With only 65% of facilities provide ART to all adults including pregnant and breastfeeding women by 2012, Zimbabwe will face challenges in rolling out the PMTCT option B+ and reaching the national goal of increasing infant ART provision coverage to 90% of all facilities by 2015. The lack of ART integration with services in the MCH setting for both mother and infant may increase the risk of infant/maternal mortality due to loss to follow-up for those who need treatment [15].

Turnaround time of the HIV DNA test results using infant-DBS as part of the EID services was found to be longer than the recommended 4 weeks at 81% of facilities, and in many cases was >2 months. Since we could not find any factors that were statistically significant associated with TAT, we suspect that one main delay of the TAT could be lack of capacity at NMRL, the only public laboratory that could perform HIV DNA PCR in Zimbabwe at the time of the survey. Ongoing efforts to expand the NMRL to one or two more regional/satellite laboratories may help improve the TAT. The delay in receiving results is one contributor to decreased rates of early initiation of treatment for HIV-infected infants to higher infant mortality [17]. Promptness of infant HIV testing and linkage to prophylaxis and treatment initiation are essential; it was shown by Violari et al. (2008) that EID and early initiation of ART therapy at a median age of seven weeks significantly reduces infant mortality and progression of HIV compared to delayed initiation [16]. EID and HIV service uptake may be improved when the complete package of essential services for quality maternal care, including HIV testing and counselling, treatment, and care services, are easy to access and are integrated into existing clinic functions [14], [18], [19]. The improved integration of EID with combined HIV service packages as well as routine clinic services could potentially increase ART uptake and decrease maternal mortality from HIV, in turn reducing the likelihood that infants become AIDS orphans.

This rapid assessment has some limitations. Our findings may not be representative for small facilities providing <100 DPT1 immunizations annually since we excluded them from our sampling frame. Although our response rate was relatively high (93%) and sampling frame was capturing a national representative sample of public MCH facilities in Zimbabwe, our sample size of 139 facilities may be moderately small to measure some specific outcomes of the integrations. Our findings were also mostly based on self-report which could have led to recall bias and social desirability bias in the interview methods. The different methods used to administer the survey, including self-administration and interviewer-administration might have influenced reporting depending on the method utilized.
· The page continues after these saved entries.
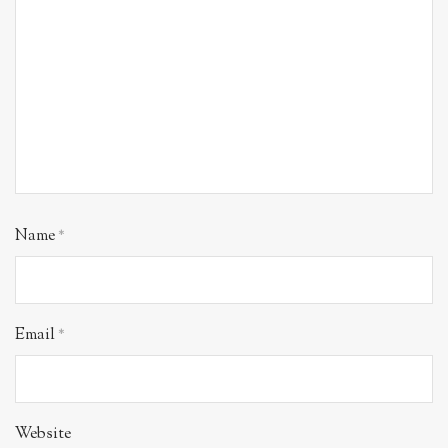
Name
*
Email
*
Website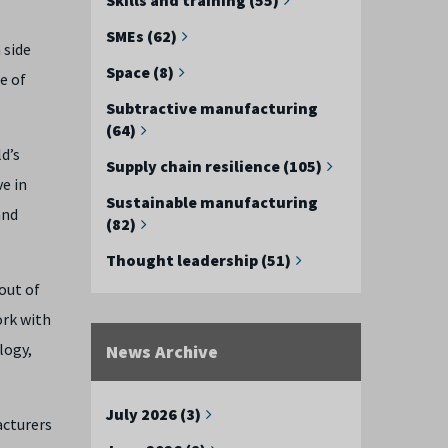
SMEs (62)
 side
Space (8)
e of
Subtractive manufacturing
(64)
ld’s
Supply chain resilience (105)
ve in
Sustainable manufacturing
and
(82)
Thought leadership (51)
out of
ork with
logy,
News Archive
July 2026 (3)
acturers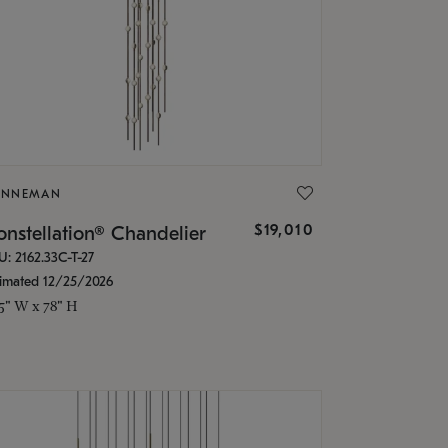
ONNEMAN
$19,010
nstellation® Chandelier
U: 2162.33C-T-27
timated 12/25/2026
.5" W x 78" H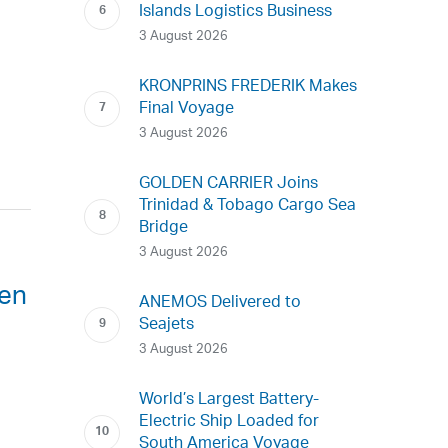
Islands Logistics Business
3 August 2026
KRONPRINS FREDERIK Makes
Final Voyage
3 August 2026
GOLDEN CARRIER Joins
Trinidad & Tobago Cargo Sea
Bridge
3 August 2026
een
ANEMOS Delivered to
Seajets
3 August 2026
World’s Largest Battery-
Electric Ship Loaded for
South America Voyage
Although our findings provide critical descriptive baseline information on integrations between PMTCT and HIV care and treatment programs just before the PMTCT option B+ was rolling out, future studies should directly measure outcomes of these integrations such as coverage of the 6-week EID, retention rates in care and treatment, as well as maternal and child survival.
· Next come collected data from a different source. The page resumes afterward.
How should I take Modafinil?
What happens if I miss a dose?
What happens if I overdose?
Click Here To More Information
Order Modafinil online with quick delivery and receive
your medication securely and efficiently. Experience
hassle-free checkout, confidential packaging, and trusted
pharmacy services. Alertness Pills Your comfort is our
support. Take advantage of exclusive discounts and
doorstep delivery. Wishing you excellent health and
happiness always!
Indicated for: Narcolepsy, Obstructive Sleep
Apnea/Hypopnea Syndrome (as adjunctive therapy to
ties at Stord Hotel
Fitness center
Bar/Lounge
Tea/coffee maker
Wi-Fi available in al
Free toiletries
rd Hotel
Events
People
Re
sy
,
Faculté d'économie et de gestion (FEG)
Zimbabwe has successfully scaled and integrated the national EID and PMTCT programs into the existing MCH primary health care setting among facilities that provide ≥100 DPT1 vaccinations to infants. However, the long TAT of EID (DBS) test results, and the lack of decentralized and integrated ART programs in the MCH primary health care setting could reduce the effectiveness of the national PMTCT as well as ART programs. Addressing these important gaps will support continual improvement of the EID system, and ensure the success of adopting the 2013 WHO PMTCT recommendations started in January 2014 in which HIV-infected pregnant and breastfeeding women will receive ART in Zimbabwe. Addressing the important gaps identified in this assessment will be necessary to reach the elimination MTCT goals and keeping mothers and babies alive in Zimbabwe.